▶ [What to do]: Your answer should consist of the lines below that hold the word "alici".

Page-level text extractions
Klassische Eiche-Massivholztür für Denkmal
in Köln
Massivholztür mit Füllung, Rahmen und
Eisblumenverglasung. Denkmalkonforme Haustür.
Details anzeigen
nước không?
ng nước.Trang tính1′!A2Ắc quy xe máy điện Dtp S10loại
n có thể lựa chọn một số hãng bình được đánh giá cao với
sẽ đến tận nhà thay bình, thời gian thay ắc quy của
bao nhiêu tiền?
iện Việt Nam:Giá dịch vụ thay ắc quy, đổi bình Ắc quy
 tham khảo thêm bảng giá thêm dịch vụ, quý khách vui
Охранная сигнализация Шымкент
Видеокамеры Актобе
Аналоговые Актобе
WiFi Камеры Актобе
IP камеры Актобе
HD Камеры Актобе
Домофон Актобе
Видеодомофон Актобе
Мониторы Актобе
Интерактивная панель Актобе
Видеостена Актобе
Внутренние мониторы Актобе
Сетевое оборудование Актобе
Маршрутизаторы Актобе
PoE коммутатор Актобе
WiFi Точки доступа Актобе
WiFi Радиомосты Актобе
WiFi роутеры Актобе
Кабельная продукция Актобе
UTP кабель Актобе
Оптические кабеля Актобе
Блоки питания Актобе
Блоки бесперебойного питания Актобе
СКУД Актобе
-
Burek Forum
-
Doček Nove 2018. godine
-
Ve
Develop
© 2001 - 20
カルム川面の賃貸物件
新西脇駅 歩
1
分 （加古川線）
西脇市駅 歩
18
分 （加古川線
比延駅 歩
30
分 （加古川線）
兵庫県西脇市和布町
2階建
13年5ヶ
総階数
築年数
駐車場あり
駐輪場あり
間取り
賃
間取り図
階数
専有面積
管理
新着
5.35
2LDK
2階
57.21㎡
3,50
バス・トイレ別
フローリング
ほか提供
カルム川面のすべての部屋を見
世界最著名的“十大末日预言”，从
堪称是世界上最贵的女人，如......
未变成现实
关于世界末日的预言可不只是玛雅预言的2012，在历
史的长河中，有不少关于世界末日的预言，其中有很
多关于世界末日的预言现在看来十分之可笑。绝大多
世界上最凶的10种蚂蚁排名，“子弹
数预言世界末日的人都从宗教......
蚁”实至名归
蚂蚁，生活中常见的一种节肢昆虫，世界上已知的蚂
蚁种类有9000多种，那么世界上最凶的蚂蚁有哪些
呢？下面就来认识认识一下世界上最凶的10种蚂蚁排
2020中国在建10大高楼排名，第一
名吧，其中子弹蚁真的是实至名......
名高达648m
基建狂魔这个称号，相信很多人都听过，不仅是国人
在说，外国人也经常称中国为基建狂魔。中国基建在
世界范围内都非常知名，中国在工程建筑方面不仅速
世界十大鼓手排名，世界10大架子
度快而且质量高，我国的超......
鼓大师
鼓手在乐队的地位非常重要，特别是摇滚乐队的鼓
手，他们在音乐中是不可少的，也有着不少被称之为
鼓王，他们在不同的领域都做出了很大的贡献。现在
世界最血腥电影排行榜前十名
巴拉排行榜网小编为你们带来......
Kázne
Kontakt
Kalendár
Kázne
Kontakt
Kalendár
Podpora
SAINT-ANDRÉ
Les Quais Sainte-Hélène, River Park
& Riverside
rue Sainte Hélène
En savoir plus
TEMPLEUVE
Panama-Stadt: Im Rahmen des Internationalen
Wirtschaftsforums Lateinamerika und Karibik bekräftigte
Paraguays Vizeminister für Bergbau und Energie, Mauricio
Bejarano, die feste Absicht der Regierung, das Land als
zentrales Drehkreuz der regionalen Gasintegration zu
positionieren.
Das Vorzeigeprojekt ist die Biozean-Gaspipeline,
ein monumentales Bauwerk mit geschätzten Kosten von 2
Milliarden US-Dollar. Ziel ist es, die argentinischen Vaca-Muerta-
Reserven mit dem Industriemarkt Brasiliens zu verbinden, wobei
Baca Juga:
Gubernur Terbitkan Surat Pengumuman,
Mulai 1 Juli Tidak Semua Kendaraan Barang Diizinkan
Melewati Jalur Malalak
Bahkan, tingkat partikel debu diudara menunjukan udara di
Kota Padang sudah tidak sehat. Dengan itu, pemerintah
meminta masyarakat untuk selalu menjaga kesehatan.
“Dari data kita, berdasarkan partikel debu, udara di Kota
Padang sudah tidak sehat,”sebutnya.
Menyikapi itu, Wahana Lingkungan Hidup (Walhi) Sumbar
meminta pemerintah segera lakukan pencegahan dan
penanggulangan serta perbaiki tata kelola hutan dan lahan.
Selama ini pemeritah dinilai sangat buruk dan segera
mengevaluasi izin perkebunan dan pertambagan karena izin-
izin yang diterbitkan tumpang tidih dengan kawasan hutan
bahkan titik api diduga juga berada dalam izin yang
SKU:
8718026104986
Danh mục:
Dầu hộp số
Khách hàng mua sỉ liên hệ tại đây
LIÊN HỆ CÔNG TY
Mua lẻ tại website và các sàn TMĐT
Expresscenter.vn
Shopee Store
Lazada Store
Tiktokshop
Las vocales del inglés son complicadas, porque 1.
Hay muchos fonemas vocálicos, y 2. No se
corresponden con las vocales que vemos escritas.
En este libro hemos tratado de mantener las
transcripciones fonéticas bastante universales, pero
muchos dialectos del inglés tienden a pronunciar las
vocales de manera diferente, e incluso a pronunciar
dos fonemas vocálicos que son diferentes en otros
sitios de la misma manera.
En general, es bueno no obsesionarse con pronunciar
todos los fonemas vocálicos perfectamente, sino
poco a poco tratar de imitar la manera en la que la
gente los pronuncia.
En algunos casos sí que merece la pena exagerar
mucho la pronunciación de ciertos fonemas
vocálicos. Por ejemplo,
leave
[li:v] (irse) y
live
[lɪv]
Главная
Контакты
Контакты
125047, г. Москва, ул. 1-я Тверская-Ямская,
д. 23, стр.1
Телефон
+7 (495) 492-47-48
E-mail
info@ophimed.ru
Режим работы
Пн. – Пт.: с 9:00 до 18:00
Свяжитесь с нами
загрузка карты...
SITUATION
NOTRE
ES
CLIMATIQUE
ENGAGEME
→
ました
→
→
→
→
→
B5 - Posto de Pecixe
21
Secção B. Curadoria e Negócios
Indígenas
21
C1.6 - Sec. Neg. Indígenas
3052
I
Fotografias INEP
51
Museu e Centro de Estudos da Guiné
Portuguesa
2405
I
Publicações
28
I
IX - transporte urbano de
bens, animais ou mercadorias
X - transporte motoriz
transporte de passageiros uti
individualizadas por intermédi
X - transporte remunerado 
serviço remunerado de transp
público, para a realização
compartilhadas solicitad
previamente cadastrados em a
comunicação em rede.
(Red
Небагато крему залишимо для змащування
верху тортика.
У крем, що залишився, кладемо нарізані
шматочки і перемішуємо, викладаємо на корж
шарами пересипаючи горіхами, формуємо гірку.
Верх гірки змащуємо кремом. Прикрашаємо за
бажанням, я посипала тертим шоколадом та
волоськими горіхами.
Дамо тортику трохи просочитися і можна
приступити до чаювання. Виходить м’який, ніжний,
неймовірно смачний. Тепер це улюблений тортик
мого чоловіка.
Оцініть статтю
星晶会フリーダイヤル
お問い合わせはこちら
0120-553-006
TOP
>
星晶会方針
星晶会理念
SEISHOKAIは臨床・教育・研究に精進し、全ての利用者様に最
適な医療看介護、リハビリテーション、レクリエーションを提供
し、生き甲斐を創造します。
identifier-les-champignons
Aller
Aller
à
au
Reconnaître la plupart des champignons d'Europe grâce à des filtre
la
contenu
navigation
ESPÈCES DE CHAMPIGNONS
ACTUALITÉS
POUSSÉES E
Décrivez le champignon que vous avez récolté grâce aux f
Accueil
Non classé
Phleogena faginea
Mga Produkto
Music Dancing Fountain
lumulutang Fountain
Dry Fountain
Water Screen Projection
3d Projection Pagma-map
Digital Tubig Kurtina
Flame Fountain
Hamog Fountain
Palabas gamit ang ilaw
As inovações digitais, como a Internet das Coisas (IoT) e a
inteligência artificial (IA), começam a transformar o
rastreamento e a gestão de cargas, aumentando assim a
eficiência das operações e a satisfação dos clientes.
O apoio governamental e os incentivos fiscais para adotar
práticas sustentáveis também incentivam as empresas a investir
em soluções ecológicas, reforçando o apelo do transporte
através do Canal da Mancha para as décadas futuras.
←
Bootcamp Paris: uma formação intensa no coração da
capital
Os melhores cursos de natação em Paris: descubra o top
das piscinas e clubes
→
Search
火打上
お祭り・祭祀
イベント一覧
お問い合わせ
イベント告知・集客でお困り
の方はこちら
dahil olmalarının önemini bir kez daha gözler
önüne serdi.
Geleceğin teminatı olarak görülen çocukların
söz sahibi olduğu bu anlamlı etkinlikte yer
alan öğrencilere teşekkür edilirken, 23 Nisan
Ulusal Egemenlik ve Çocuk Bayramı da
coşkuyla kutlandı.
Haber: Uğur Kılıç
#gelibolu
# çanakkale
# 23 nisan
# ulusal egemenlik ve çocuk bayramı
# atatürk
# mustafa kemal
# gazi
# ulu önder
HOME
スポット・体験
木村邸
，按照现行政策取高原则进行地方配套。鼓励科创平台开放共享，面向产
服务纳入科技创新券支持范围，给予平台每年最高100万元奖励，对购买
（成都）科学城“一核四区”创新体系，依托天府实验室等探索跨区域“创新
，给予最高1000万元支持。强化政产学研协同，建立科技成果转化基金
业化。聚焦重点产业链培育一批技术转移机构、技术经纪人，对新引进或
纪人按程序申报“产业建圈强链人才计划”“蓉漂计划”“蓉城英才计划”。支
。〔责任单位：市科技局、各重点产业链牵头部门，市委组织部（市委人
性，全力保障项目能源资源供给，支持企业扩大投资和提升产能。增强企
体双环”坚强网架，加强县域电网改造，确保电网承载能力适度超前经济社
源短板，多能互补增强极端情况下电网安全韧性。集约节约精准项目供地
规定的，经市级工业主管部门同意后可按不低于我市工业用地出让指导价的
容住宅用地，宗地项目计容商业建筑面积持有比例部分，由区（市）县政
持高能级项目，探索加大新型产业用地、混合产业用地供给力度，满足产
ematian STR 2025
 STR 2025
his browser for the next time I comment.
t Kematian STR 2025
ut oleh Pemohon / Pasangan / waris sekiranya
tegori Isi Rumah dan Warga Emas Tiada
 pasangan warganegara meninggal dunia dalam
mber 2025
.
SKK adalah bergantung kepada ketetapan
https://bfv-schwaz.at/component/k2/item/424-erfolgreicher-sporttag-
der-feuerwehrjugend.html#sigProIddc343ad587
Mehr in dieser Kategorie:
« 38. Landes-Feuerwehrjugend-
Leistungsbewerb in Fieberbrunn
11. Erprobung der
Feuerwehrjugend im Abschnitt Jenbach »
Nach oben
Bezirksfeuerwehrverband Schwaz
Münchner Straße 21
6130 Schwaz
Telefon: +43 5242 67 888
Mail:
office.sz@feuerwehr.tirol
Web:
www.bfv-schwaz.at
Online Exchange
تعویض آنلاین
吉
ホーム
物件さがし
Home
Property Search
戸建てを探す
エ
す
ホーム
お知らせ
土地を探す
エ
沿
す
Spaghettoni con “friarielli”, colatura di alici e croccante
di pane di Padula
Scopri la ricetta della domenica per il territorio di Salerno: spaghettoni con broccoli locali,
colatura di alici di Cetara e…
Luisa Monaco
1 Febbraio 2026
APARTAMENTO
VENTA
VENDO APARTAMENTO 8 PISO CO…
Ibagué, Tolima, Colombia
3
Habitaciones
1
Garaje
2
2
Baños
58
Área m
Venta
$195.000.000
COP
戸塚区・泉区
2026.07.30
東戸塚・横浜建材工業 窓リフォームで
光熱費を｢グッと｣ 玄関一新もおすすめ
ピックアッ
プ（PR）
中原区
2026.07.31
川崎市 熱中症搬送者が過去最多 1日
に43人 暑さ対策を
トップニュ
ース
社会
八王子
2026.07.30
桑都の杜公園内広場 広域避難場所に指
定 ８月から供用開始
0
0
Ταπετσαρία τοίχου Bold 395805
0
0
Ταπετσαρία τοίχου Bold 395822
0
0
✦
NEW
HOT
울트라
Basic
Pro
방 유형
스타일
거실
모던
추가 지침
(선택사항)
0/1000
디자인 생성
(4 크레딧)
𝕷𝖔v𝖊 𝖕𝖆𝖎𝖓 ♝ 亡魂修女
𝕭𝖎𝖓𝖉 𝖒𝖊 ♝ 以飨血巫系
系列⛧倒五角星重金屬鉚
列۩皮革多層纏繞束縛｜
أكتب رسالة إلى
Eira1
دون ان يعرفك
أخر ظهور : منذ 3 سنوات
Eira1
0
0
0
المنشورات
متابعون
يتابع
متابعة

▶ [Reply]:
Spaghettoni con “friarielli”, colatura di alici e croccante
colatura di alici di Cetara e…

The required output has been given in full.